# [Work order]
Exactly the lines from the one with "Write out all" to the end of the data below should be set down, and no others.

# [Given entries]
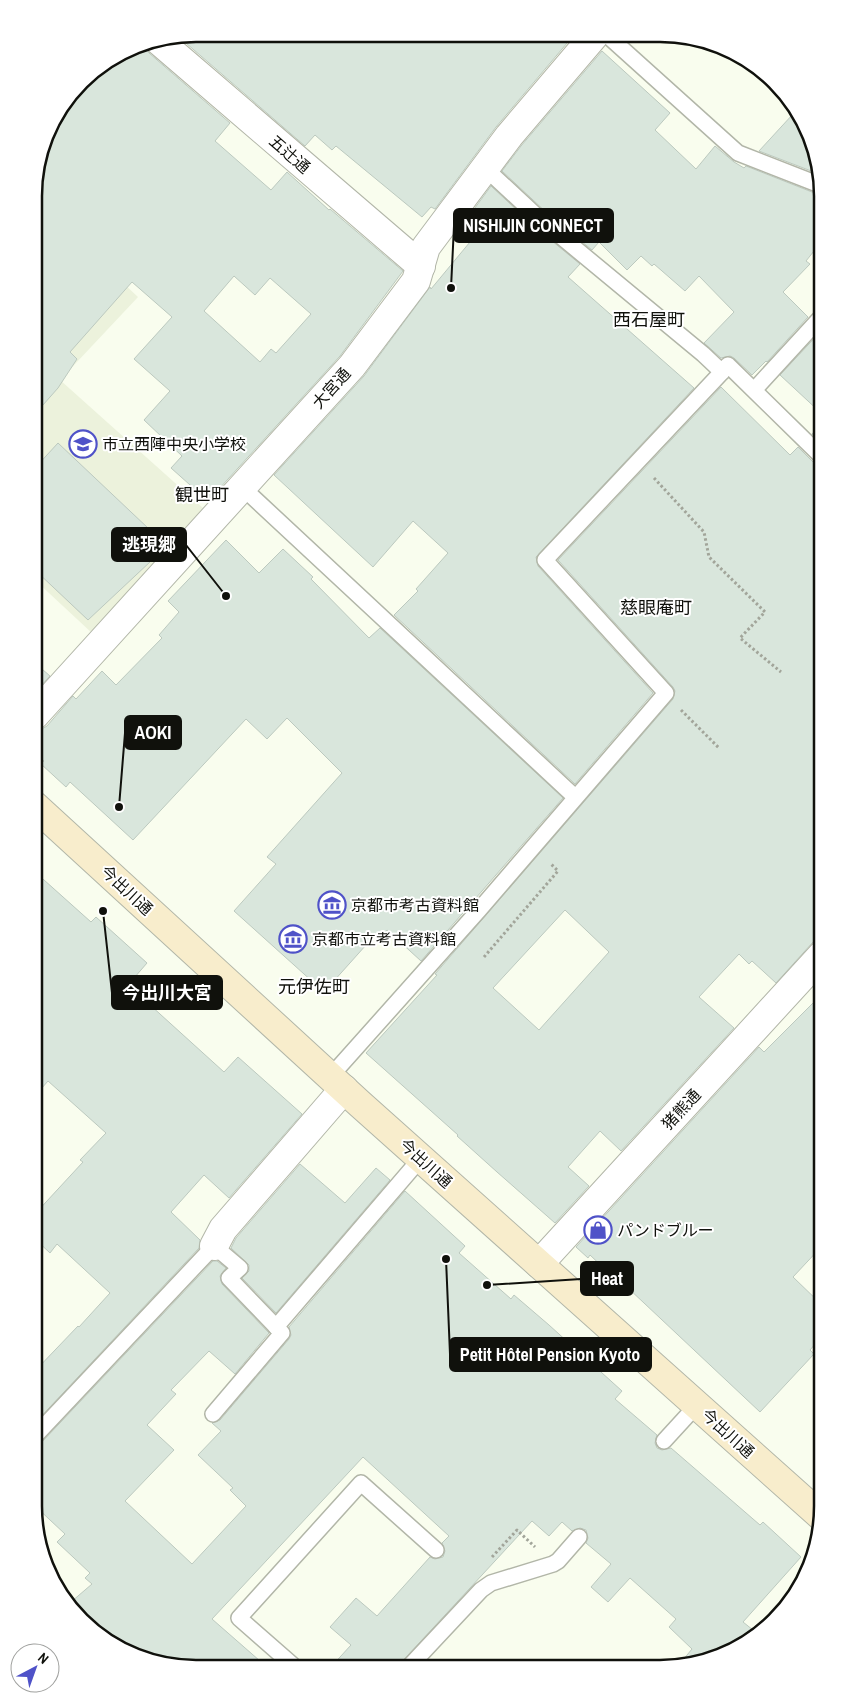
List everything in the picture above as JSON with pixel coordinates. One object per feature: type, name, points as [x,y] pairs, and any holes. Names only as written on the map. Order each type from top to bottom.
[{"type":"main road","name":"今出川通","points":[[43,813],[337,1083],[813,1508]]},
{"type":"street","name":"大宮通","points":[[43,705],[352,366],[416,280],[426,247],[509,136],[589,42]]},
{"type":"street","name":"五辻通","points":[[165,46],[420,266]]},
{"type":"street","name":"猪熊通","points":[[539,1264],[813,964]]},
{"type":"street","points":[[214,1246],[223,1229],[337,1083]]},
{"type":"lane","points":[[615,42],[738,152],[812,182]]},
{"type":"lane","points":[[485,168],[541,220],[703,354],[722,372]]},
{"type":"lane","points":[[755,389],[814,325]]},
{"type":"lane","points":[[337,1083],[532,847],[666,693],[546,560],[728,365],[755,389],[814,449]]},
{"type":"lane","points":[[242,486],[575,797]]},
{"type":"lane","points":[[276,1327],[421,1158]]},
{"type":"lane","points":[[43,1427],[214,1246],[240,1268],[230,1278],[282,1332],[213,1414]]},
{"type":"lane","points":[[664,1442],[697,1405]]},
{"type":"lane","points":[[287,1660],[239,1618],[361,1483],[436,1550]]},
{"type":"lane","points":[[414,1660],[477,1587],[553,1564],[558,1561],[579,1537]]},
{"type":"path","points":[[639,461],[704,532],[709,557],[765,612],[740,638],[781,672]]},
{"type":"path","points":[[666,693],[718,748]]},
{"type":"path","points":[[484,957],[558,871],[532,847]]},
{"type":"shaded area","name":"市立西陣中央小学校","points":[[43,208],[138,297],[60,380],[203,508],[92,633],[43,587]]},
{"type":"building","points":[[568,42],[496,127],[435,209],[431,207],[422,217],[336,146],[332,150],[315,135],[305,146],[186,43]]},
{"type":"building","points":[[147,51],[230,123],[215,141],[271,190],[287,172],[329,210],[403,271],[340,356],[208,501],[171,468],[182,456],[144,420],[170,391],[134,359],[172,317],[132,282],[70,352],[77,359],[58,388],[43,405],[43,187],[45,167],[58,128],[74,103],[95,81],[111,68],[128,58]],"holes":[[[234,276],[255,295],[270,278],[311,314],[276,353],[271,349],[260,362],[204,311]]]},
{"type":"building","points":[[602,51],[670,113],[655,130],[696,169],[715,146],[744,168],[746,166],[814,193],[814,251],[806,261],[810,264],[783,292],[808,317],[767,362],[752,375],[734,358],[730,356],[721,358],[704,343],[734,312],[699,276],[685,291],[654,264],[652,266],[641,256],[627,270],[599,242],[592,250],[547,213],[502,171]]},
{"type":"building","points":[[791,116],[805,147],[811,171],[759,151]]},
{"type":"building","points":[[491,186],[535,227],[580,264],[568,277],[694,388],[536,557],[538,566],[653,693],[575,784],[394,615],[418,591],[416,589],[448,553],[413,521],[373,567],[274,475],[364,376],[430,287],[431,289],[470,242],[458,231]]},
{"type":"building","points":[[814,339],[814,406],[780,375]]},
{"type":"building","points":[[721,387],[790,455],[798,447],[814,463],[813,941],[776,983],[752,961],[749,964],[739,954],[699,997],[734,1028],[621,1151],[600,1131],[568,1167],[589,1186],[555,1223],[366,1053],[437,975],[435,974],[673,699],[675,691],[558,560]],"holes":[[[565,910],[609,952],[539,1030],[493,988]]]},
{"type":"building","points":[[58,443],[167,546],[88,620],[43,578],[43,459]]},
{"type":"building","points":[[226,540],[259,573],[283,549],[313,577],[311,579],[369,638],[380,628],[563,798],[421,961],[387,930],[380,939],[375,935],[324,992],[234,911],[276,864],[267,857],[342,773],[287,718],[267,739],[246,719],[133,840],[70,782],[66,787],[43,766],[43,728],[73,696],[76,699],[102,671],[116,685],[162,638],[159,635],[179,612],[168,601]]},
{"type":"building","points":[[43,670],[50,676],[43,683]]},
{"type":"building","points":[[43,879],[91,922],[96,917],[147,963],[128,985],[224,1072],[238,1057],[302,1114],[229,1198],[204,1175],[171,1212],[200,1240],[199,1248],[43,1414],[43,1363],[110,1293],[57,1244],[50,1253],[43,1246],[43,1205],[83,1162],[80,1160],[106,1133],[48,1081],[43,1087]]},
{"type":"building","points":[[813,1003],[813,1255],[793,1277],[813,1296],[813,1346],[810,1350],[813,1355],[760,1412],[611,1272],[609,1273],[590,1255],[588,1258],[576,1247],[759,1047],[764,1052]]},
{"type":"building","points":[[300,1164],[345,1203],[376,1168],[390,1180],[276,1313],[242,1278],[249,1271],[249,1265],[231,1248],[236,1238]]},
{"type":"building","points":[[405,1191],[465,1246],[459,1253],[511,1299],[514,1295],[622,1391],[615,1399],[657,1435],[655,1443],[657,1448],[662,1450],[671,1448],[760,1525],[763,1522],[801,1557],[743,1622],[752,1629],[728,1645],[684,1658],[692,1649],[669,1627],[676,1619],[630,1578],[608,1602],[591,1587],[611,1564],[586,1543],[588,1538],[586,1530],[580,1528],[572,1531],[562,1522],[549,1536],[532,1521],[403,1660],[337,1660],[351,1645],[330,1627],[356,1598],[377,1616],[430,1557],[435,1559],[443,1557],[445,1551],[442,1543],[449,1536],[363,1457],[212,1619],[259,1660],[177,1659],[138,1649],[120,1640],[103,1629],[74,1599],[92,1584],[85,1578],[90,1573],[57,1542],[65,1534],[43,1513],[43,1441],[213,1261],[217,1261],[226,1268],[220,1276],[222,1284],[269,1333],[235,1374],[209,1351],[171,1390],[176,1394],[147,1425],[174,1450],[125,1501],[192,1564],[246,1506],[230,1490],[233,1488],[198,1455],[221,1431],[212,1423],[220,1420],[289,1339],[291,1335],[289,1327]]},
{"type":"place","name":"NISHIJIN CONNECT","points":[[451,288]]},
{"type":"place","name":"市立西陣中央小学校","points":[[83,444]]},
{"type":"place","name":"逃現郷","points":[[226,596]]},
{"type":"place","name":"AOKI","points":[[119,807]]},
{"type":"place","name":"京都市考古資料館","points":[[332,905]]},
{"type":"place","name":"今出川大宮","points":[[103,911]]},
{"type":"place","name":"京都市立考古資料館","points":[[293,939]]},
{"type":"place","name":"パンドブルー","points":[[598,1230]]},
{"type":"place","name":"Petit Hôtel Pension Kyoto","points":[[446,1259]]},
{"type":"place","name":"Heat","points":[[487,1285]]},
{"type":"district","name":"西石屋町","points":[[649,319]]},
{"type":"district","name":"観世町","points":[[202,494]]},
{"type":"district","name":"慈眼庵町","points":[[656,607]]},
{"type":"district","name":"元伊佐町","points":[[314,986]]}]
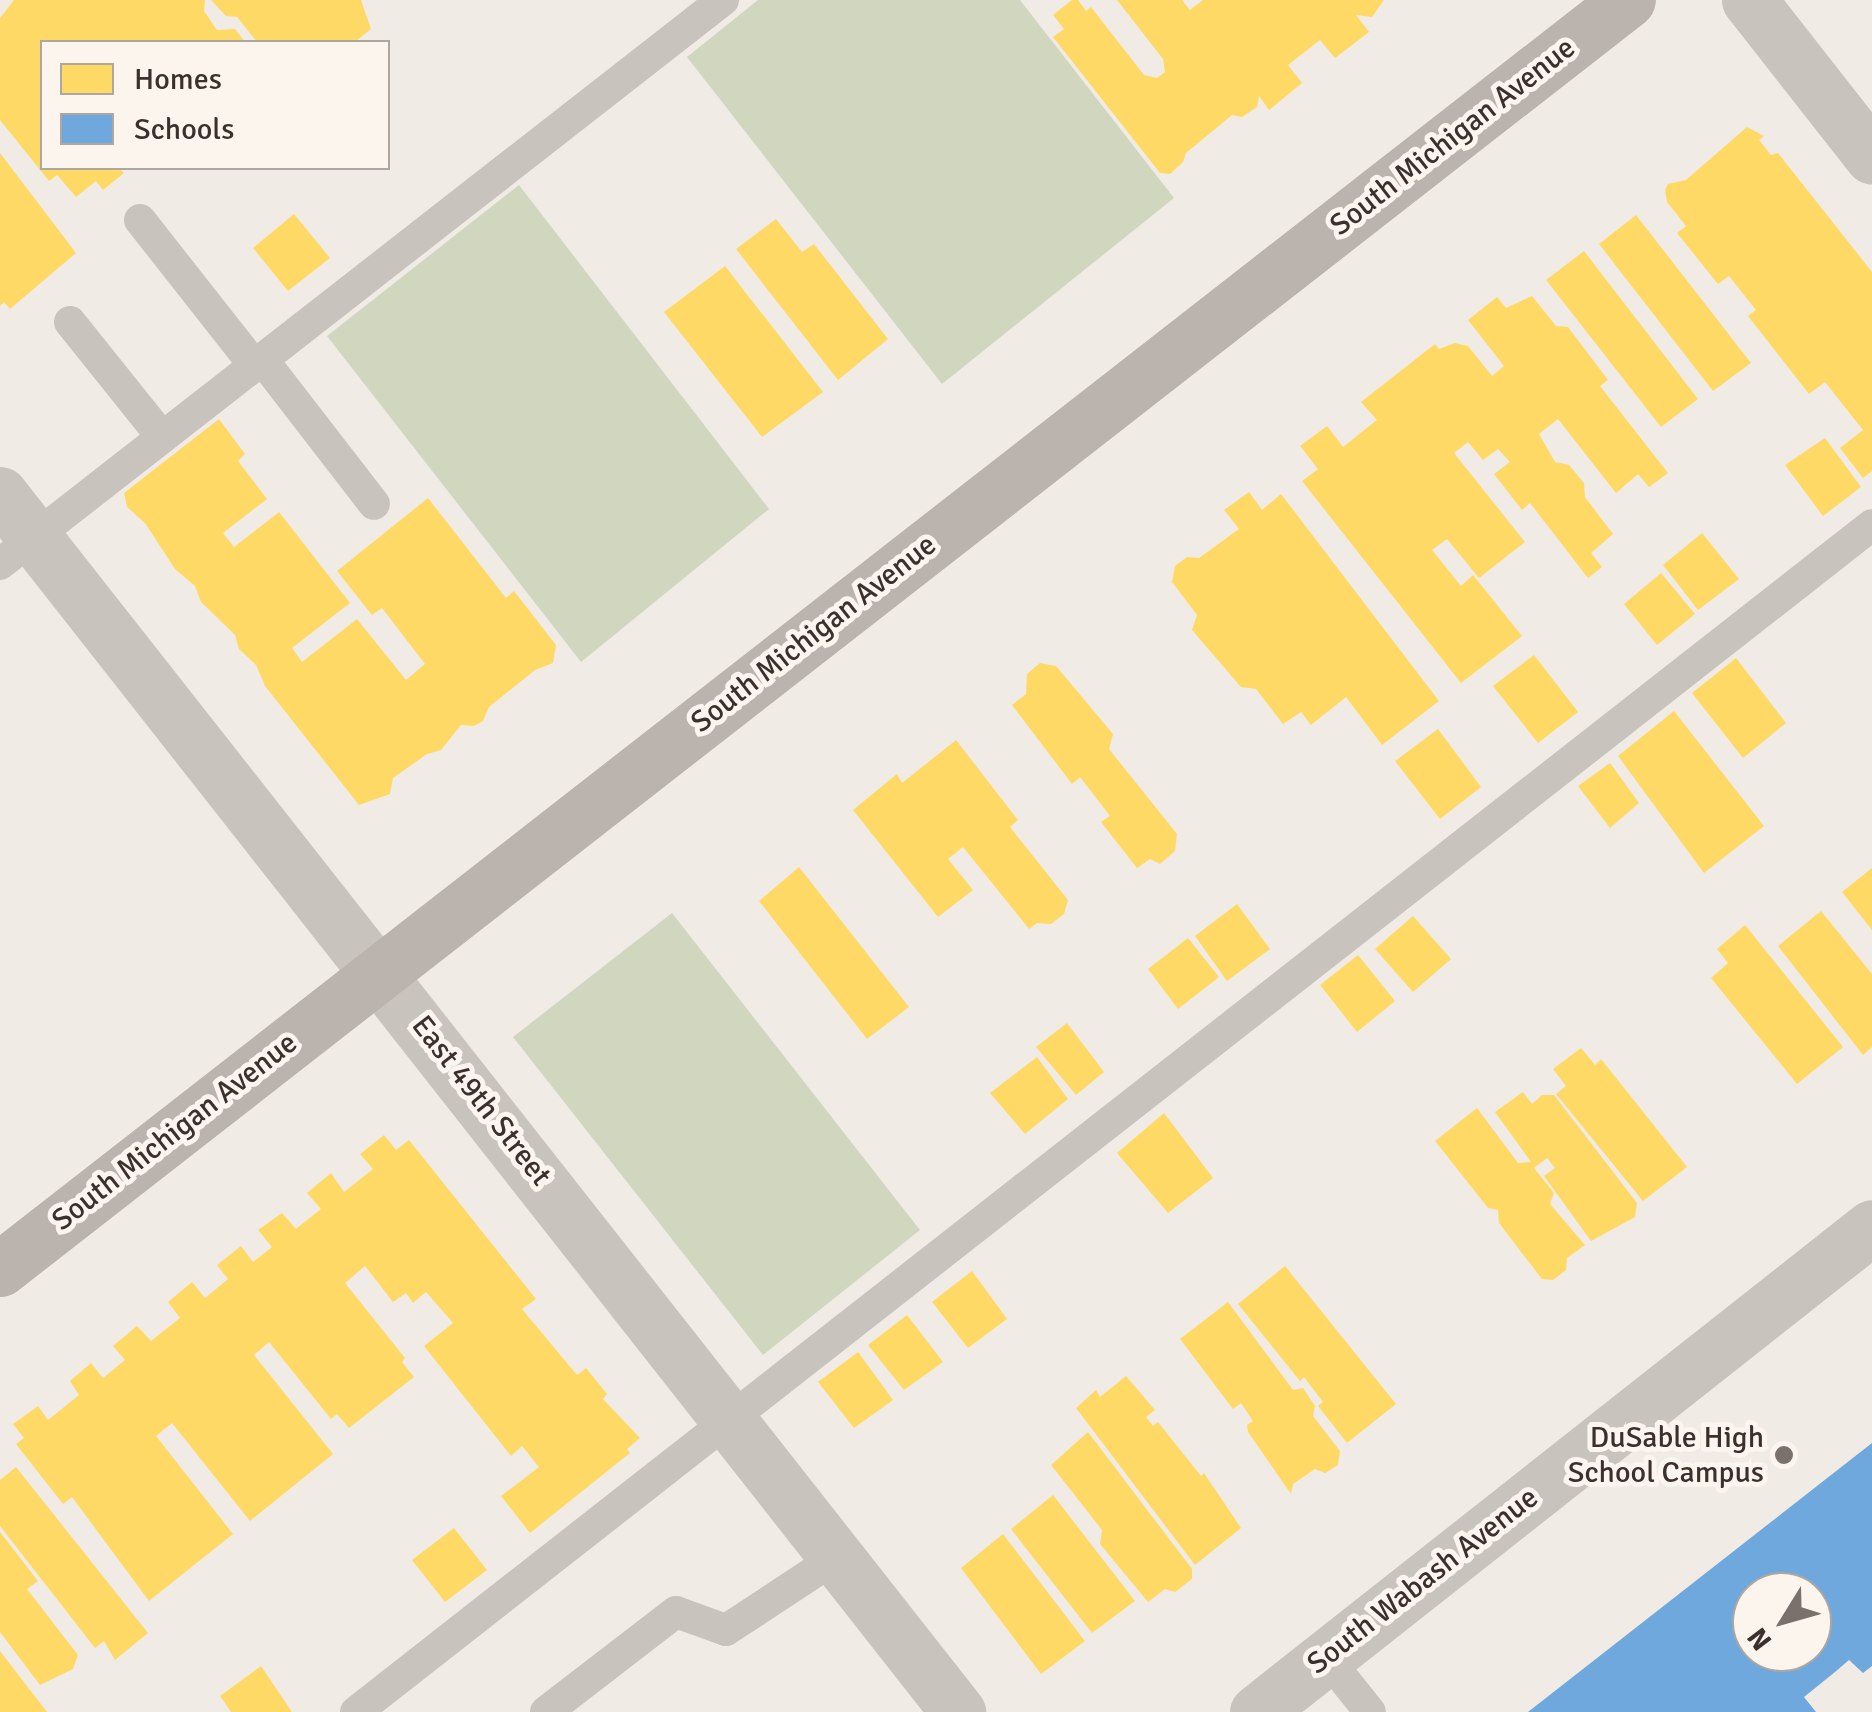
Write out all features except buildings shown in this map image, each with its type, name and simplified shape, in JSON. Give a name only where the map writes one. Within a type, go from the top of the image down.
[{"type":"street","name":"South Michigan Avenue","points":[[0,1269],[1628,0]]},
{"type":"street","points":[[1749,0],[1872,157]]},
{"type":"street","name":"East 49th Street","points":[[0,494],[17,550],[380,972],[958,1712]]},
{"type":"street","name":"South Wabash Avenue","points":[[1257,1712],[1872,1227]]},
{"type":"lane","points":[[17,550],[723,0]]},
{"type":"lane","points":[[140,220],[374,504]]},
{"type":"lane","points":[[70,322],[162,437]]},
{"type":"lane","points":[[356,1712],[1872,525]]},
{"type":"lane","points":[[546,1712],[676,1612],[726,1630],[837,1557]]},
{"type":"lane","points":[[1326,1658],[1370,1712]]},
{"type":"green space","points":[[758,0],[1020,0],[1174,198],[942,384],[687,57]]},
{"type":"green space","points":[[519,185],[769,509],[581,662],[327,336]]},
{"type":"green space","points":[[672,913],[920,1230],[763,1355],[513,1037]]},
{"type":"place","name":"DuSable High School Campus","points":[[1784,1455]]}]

# [Solution]
Write out all features except buildings shown in this map image, each with its type, name and simplified shape, in JSON. Give a name only where the map writes one. Within a type, go from the top of the image down.
[{"type":"street","name":"South Michigan Avenue","points":[[0,1269],[1628,0]]},
{"type":"street","points":[[1749,0],[1872,157]]},
{"type":"street","name":"East 49th Street","points":[[0,494],[17,550],[380,972],[958,1712]]},
{"type":"street","name":"South Wabash Avenue","points":[[1257,1712],[1872,1227]]},
{"type":"lane","points":[[17,550],[723,0]]},
{"type":"lane","points":[[140,220],[374,504]]},
{"type":"lane","points":[[70,322],[162,437]]},
{"type":"lane","points":[[356,1712],[1872,525]]},
{"type":"lane","points":[[546,1712],[676,1612],[726,1630],[837,1557]]},
{"type":"lane","points":[[1326,1658],[1370,1712]]},
{"type":"green space","points":[[758,0],[1020,0],[1174,198],[942,384],[687,57]]},
{"type":"green space","points":[[519,185],[769,509],[581,662],[327,336]]},
{"type":"green space","points":[[672,913],[920,1230],[763,1355],[513,1037]]},
{"type":"place","name":"DuSable High School Campus","points":[[1784,1455]]}]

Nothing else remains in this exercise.